Extracted data entries
● ● ● ● ● ● ●

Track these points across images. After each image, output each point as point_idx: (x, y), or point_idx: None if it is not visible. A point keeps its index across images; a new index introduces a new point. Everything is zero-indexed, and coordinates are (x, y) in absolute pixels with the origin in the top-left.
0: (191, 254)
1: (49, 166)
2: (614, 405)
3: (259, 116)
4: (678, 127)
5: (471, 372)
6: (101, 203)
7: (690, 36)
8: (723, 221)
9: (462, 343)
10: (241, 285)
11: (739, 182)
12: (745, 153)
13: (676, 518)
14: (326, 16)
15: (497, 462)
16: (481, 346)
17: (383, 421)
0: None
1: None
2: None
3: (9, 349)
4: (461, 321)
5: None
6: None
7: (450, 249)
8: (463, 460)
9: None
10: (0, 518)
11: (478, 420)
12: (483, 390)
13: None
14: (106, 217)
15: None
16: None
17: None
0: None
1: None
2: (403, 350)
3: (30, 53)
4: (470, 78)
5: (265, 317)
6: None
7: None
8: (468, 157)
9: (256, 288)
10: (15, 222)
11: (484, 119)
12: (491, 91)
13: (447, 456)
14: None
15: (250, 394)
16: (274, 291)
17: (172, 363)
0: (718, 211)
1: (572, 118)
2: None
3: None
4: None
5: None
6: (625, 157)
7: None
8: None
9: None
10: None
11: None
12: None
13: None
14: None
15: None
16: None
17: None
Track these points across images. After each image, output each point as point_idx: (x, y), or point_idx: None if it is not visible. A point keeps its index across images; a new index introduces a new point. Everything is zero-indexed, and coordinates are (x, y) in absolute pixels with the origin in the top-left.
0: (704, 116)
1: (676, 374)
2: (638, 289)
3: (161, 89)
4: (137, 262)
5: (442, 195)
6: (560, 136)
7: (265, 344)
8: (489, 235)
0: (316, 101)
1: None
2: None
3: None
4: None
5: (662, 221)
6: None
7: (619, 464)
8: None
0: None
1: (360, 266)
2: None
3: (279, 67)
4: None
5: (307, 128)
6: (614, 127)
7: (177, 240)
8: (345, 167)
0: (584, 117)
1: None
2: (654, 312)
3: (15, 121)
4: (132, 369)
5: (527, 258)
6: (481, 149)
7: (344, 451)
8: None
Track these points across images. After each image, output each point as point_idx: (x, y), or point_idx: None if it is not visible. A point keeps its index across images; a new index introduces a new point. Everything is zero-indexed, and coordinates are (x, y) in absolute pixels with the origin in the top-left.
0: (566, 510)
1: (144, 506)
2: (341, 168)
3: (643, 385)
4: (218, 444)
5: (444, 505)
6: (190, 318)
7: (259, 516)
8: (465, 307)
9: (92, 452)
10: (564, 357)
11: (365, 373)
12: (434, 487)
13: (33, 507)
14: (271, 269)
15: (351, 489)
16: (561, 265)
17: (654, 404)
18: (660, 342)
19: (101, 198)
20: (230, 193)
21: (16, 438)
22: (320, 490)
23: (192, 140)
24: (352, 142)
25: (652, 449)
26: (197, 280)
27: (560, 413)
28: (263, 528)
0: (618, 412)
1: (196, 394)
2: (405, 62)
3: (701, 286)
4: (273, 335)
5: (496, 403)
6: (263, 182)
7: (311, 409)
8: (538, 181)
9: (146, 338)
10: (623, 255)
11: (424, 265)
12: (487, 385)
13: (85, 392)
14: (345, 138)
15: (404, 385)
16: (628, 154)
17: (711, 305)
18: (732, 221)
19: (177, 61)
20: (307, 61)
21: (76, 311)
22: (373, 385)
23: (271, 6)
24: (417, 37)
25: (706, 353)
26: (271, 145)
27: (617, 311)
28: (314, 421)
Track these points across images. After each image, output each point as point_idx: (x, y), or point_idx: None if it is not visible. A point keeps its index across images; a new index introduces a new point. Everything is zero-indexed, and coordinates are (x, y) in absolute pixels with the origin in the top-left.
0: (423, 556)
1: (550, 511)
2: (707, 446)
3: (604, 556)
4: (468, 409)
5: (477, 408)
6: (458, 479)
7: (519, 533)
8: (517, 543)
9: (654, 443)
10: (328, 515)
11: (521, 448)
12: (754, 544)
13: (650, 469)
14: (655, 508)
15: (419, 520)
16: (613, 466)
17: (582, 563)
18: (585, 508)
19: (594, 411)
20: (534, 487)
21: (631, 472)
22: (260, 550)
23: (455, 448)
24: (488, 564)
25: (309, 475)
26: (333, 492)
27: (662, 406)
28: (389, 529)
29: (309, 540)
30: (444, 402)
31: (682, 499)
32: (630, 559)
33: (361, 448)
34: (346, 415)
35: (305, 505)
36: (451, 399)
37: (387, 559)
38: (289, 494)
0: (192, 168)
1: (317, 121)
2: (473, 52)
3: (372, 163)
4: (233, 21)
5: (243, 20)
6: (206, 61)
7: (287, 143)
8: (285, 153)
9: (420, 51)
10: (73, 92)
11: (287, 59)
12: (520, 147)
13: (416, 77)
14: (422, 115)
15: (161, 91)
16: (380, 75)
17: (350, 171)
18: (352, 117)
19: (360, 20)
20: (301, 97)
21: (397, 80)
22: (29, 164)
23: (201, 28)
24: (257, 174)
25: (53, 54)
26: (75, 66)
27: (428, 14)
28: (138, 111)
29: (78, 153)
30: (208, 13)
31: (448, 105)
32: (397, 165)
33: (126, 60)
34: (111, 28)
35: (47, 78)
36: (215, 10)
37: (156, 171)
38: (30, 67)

● ● ● ● ● ● ●

- [Task prompt]:
Will you return, unchanged, the lines of the records from the very first line through the line containing "4: (678, 127)", with both ends included?

- [Task solution]:
Track these points across images. After each image, output each point as point_idx: (x, y), or point_idx: None if it is not visible. A point keeps its index across images; a new index introduces a new point. Everything is zero-indexed, and coordinates are (x, y) in absolute pixels with the origin in the top-left.
0: (191, 254)
1: (49, 166)
2: (614, 405)
3: (259, 116)
4: (678, 127)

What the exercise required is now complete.